*Data for processing*.
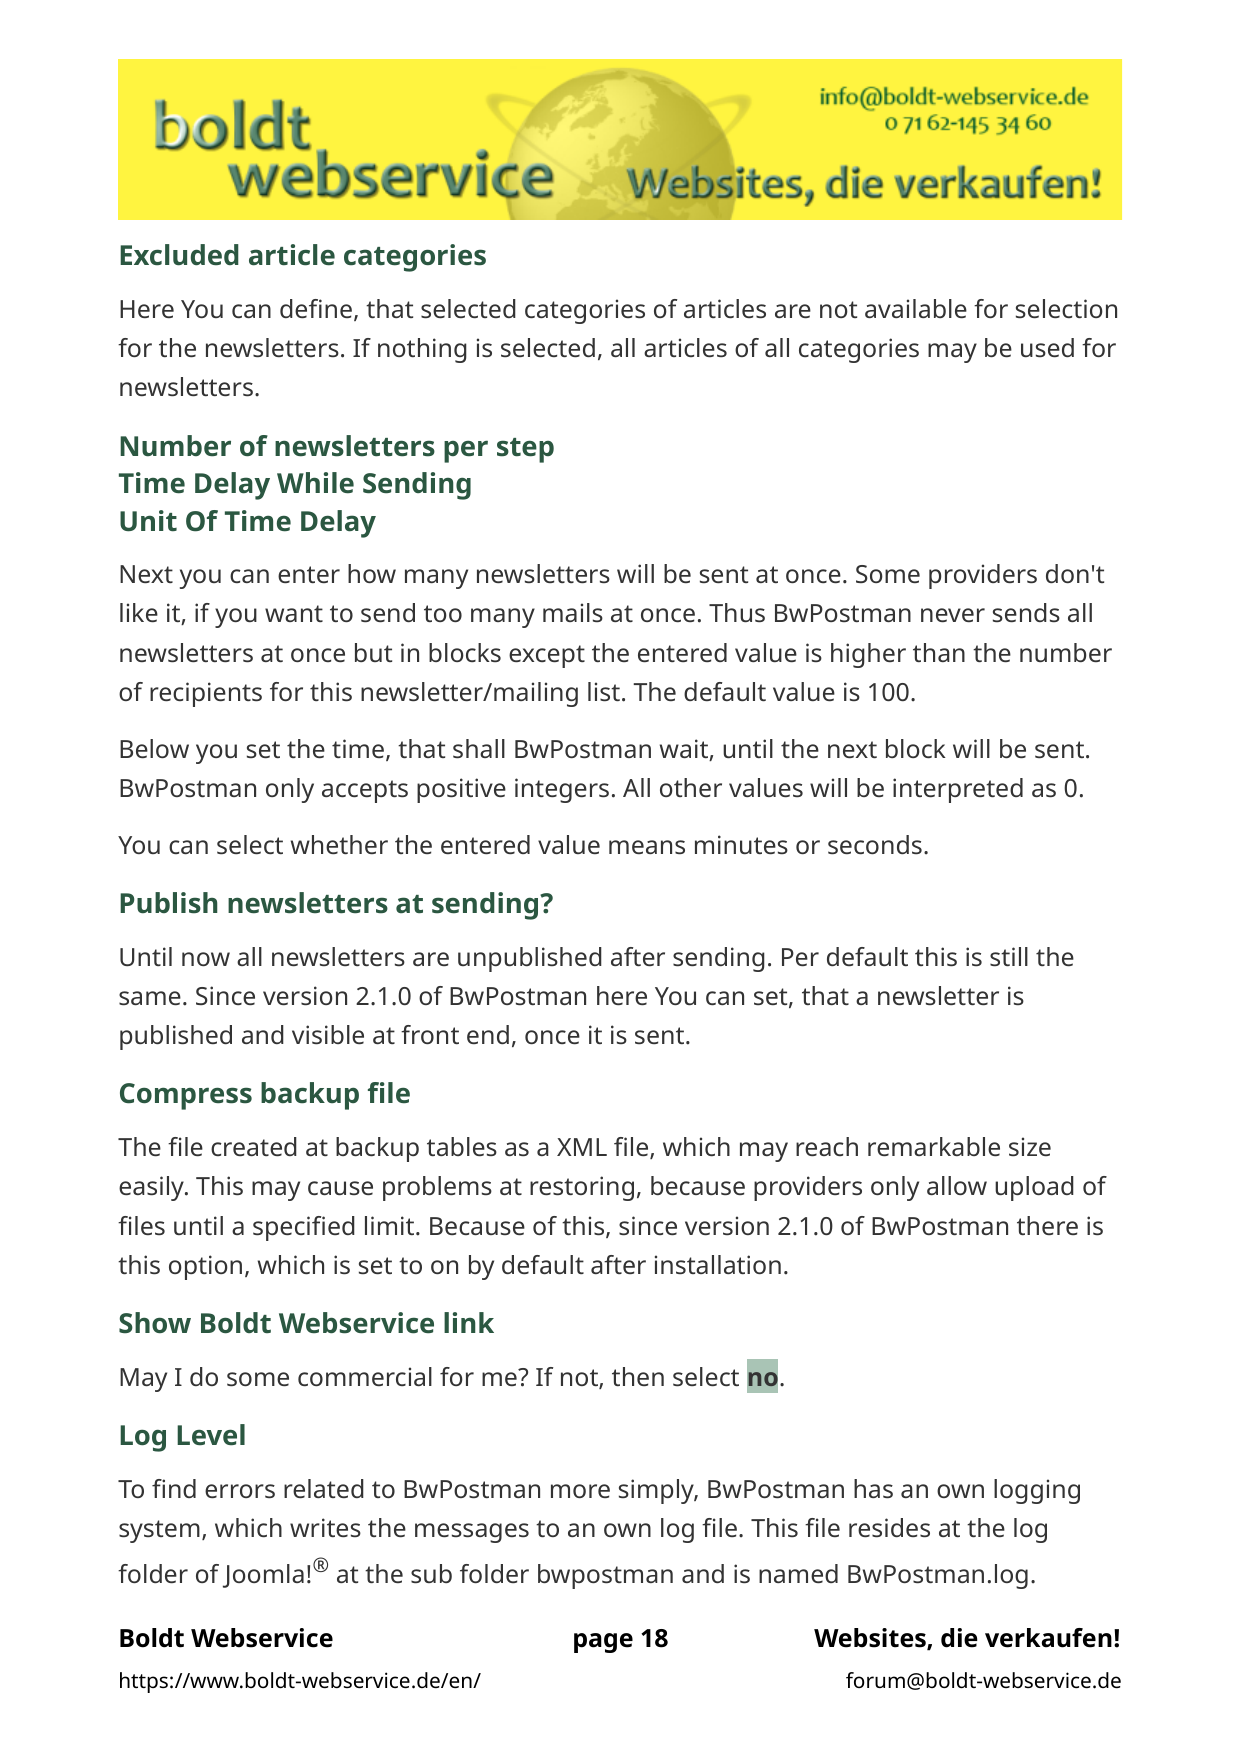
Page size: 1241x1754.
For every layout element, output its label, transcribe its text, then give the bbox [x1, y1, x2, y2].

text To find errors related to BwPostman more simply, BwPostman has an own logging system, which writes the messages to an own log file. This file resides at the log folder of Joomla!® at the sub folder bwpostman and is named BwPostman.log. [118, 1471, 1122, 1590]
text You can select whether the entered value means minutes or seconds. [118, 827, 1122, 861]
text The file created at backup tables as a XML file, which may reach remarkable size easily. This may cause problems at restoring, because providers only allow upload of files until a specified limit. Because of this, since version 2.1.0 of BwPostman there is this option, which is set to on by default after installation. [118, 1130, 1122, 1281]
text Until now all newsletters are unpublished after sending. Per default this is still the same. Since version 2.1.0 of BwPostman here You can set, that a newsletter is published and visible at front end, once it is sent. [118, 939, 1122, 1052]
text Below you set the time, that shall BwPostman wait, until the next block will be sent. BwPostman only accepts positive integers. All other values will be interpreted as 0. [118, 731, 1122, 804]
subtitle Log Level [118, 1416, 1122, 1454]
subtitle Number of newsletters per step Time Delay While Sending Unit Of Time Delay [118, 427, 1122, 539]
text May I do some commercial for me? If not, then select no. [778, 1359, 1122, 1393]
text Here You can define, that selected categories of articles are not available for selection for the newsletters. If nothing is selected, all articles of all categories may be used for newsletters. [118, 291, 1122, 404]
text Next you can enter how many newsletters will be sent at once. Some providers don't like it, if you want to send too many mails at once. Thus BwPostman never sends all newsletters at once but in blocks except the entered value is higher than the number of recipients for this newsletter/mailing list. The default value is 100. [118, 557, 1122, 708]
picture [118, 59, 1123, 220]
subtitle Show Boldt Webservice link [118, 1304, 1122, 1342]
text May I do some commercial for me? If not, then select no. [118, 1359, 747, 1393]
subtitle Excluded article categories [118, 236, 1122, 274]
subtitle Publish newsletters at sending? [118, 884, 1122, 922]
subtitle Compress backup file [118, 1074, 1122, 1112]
* * *
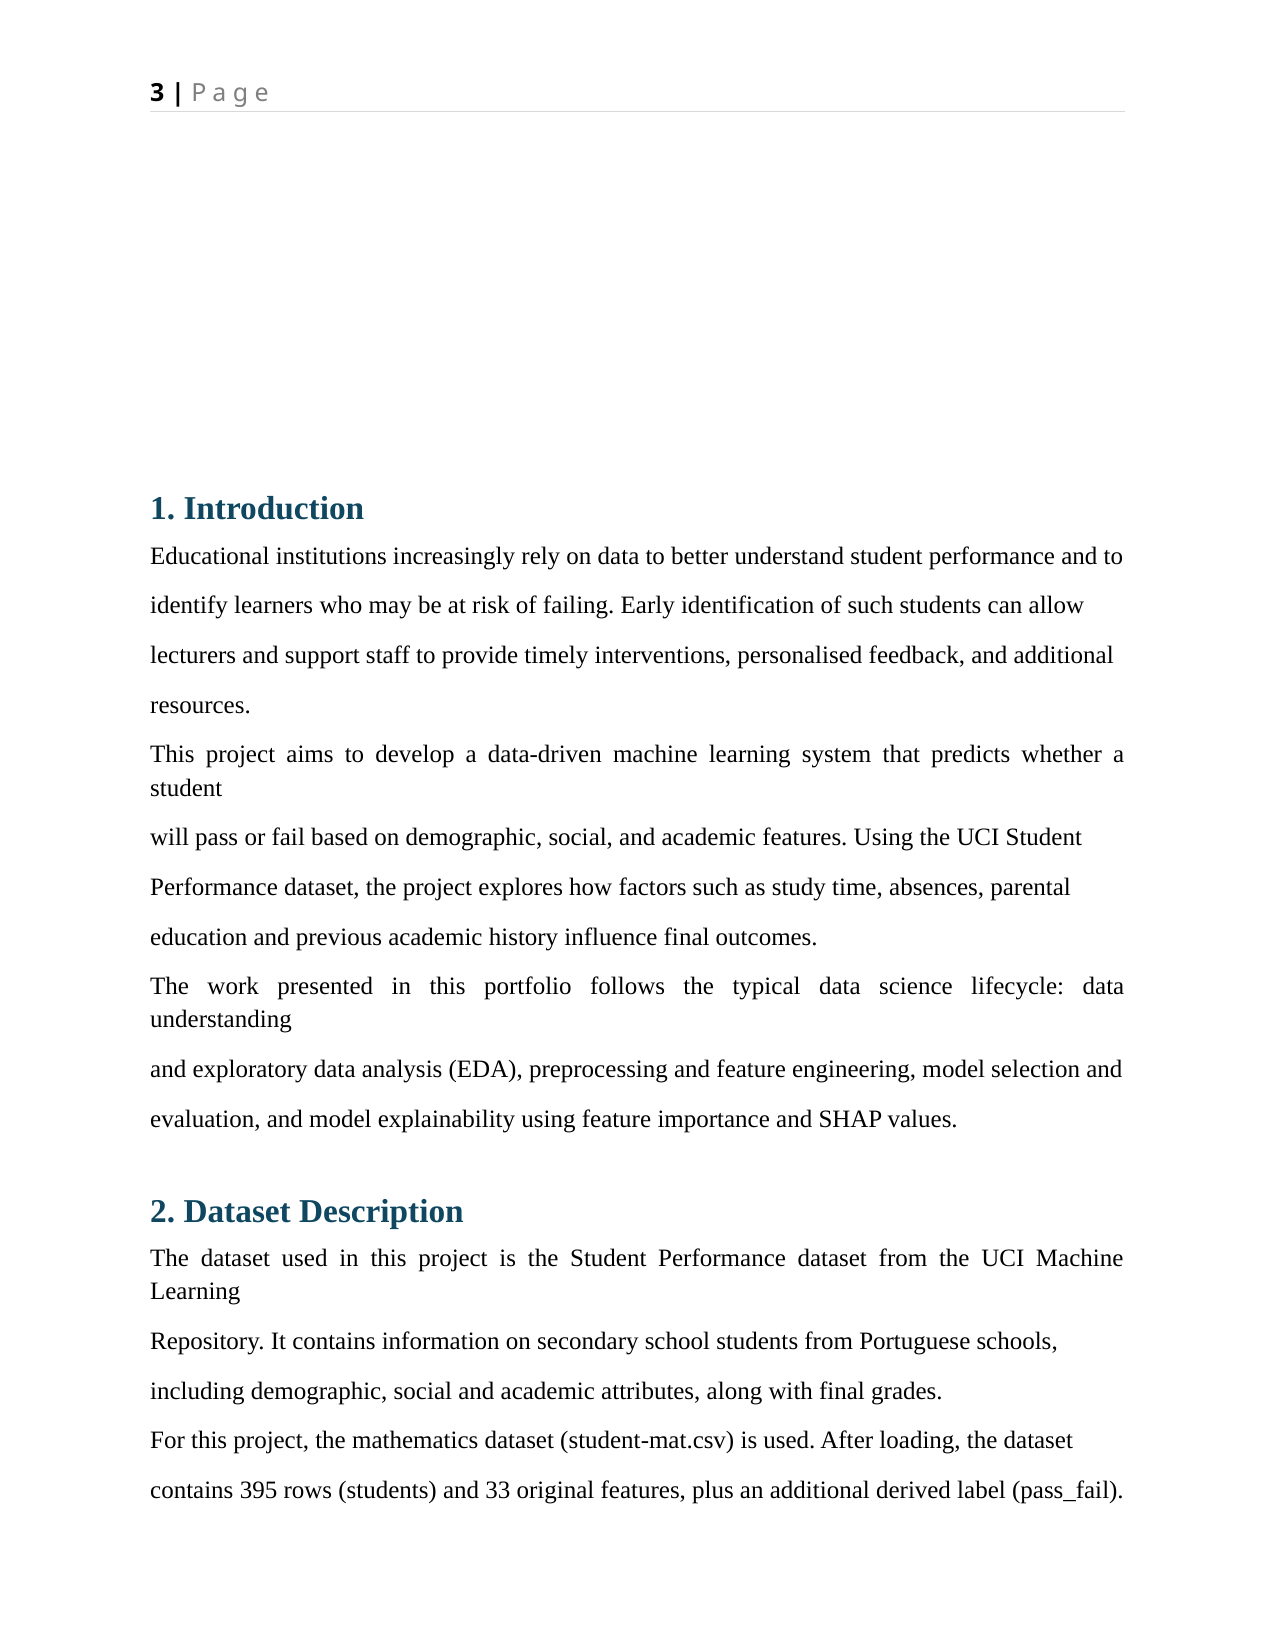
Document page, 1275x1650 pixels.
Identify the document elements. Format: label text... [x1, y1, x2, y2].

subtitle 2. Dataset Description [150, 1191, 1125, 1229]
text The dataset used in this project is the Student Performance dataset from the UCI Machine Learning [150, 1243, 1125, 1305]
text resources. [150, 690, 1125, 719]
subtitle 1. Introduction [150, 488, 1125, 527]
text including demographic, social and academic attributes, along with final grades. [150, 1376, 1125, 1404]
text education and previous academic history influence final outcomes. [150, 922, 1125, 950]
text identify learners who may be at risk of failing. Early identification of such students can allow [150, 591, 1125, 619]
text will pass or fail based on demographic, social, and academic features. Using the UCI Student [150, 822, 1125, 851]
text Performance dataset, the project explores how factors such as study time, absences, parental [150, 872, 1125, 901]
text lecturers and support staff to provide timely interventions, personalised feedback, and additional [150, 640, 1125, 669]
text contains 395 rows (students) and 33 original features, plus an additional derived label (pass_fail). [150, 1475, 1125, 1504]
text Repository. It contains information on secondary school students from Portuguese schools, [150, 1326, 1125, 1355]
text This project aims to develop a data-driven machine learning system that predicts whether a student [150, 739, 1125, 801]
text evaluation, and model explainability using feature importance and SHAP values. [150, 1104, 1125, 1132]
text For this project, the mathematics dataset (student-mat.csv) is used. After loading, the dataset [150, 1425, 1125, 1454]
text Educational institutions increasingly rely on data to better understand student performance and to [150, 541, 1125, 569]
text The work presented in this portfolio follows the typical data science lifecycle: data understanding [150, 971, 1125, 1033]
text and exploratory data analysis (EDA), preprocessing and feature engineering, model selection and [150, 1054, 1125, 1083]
* * *
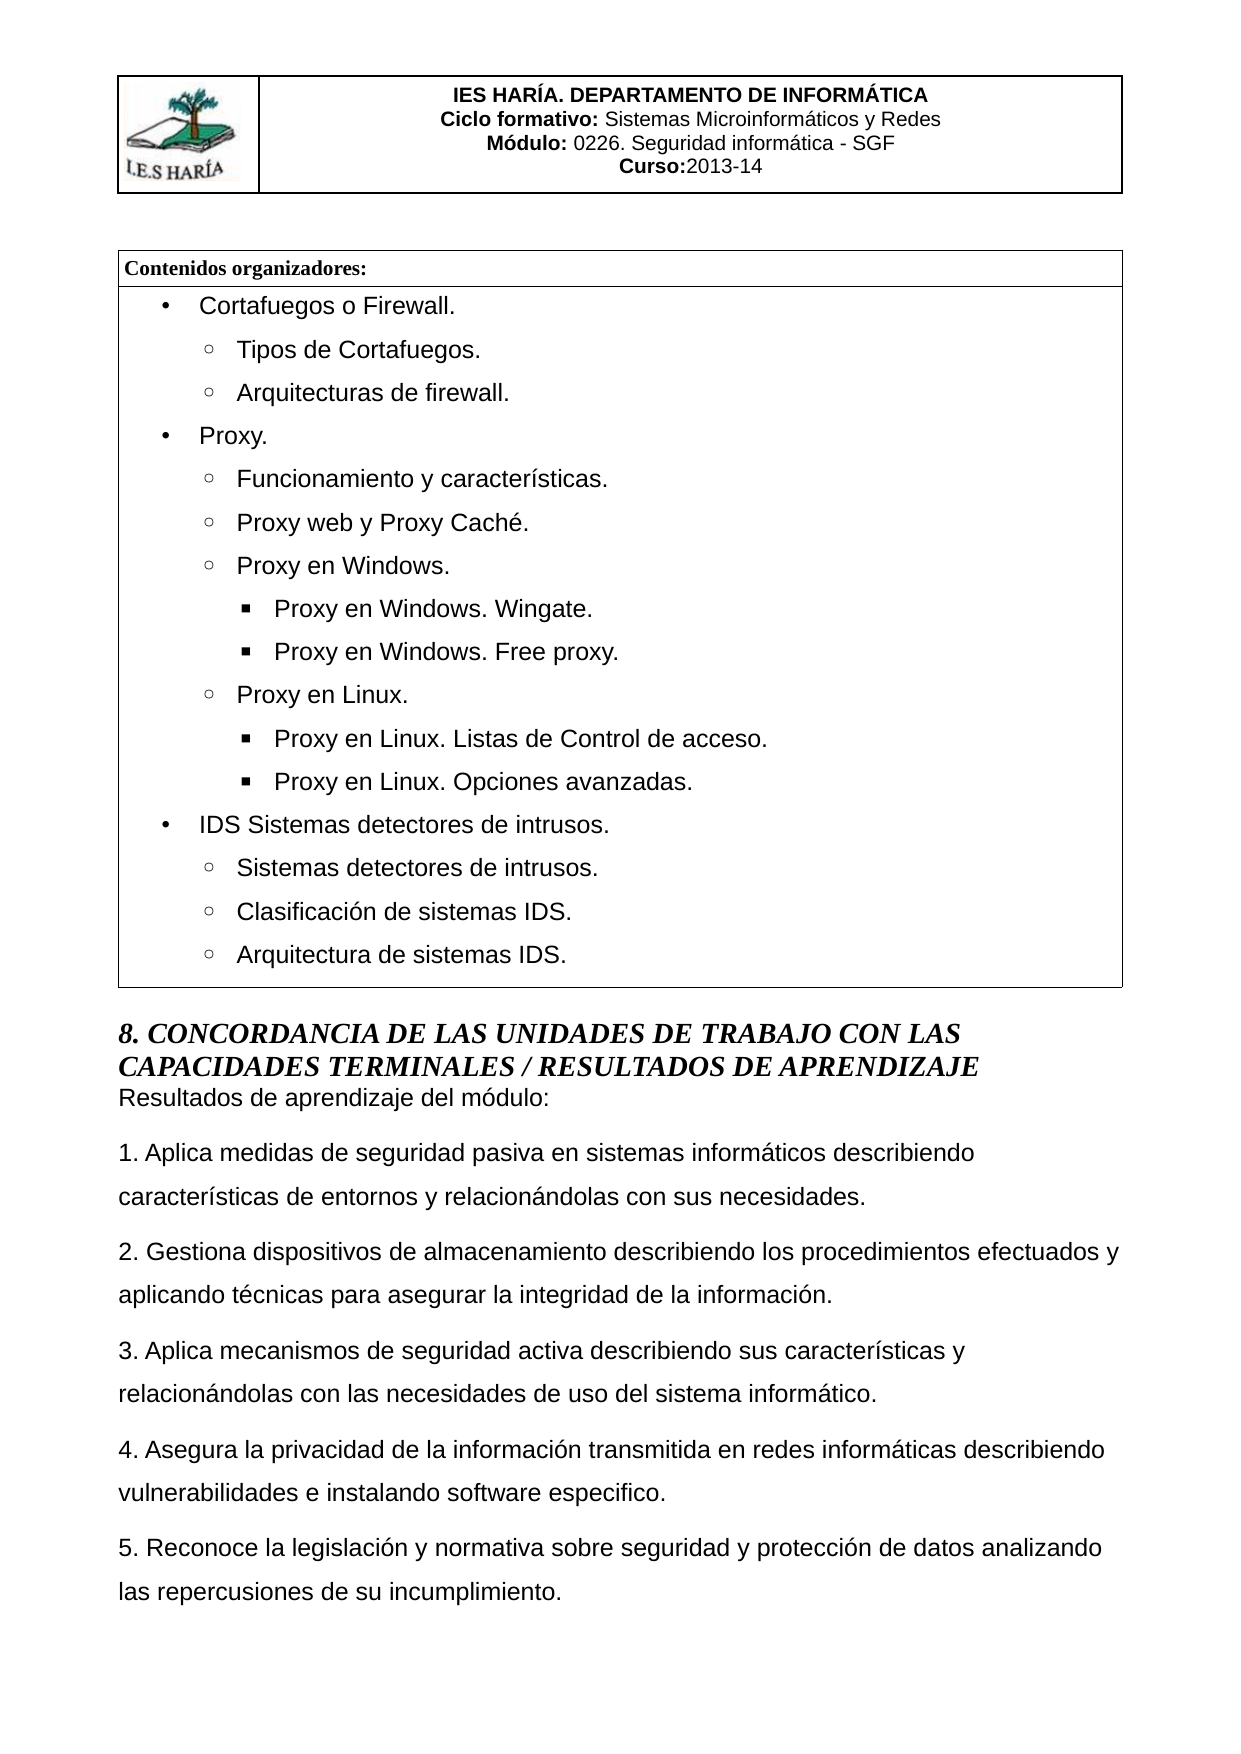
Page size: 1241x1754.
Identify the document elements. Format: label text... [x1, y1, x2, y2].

*Your goal*. Count the lines in the listing above that contain the string "allow", treating case as significant. Reply with the number alone.

*Expected answer*. 2